Он нервно закусывает губу.
— Я получил твое заявление об уходе, Сюзан. Нам, конечно, очень жаль. Но мы понимаем…
— Кто-то написал его за меня. Меня хотят вычеркнуть из списков…
Он снова закусывает губу.
— Почему вы демонтируете приборы?
— У нас ремонт.
— Эти люди готовятся не к ремонту. Они все разбирают и упаковывают. Похоже на что-то посерьезнее. На эвакуацию. Государство опасается распада общественных структур. Поэтому верхушку общества отправляют в безопасное место. Расскажи мне об этом.
Теперь он бледнеет так же, как и его жена. Он боится меня. Но еще больше он боится чего-то другого.
— Я не могу говорить об этом, Сюзан. Я бы посоветовал тебе держаться от всего этого подальше.
Я встаю.
— Думаю, надо позвонить какому-нибудь журналисту, — говорю я.
— Сюзан. Что бы ты ни делала. И чем бы ни угрожала. Я не могу об этом говорить.
Он дошел до какой-то границы, дальше которой двинуться не может. Мы ничего не добились. У меня нет никаких документов, которые можно было бы показать журналисту. Я киваю Лабану. Элизабет встает.
— Торбьорн, я вызываю полицию!
— Замолчи, Элизабет!
Она опускается обратно в кресло. Мы уходим. Позади мы слышим ее взволнованный голос.
— Почему ты так боишься эту маленькую сучку?

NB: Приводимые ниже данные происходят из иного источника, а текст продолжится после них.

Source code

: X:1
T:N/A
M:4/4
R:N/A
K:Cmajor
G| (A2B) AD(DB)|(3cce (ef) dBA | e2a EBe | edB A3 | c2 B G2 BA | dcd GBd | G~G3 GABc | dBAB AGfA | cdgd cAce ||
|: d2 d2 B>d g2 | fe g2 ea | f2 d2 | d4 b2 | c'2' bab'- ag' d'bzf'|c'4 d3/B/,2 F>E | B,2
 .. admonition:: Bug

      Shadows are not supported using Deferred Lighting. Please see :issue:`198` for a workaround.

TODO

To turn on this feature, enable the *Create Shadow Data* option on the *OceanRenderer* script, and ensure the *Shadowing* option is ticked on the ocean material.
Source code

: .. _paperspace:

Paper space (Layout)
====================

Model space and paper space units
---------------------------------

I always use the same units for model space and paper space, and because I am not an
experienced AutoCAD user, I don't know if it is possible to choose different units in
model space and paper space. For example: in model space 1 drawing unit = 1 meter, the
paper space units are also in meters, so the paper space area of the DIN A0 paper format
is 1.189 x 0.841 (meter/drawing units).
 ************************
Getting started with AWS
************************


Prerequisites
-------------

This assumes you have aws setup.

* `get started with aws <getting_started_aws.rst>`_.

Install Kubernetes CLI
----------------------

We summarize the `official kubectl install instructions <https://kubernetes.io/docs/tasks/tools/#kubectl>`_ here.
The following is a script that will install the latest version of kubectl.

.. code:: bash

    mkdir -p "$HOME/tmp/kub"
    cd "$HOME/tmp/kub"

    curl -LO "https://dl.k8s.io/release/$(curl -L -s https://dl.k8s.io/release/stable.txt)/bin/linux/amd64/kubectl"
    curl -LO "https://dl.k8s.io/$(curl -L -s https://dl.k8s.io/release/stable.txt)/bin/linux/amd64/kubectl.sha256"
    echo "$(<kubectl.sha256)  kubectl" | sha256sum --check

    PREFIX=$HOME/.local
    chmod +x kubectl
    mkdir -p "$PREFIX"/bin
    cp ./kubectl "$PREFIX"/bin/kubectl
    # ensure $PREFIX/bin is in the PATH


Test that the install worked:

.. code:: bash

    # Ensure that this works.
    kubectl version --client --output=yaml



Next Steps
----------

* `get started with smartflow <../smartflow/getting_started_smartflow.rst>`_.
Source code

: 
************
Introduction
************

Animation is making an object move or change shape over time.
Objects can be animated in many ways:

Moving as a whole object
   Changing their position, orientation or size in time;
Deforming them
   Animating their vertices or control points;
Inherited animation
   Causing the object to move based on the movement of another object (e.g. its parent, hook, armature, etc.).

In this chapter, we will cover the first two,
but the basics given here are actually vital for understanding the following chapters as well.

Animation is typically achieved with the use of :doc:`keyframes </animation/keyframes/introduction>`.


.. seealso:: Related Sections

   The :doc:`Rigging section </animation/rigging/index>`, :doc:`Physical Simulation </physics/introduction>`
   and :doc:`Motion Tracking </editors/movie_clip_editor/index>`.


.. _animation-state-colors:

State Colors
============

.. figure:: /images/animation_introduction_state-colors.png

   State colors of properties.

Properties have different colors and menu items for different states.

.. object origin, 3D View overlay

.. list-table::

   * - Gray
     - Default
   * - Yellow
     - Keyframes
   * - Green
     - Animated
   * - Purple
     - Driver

Дверь лифта закрывается за нами с Лабаном.
— Я знаю, почему он боится, Сюзан.
Я молчу.
— Я обратил внимание на его руки. На его хромоту. Это он изнасиловал тебя. В интернате. Это в него ты ввинчивала шурупы.
Мы проходим мимо подозрительных охранников и спускаемся по лестнице.
— Он работал в Хольмгангене, — говорю я. — Зарабатывал деньги на учебу. Именно он показал мне периодическую таблицу. Он был первым, кто рассказал мне о физике. Я преклонялась перед ним. Он был добрым взрослым в темном мире. Пока не стал частью тьмы. Тем не менее я до сих пор ему благодарна.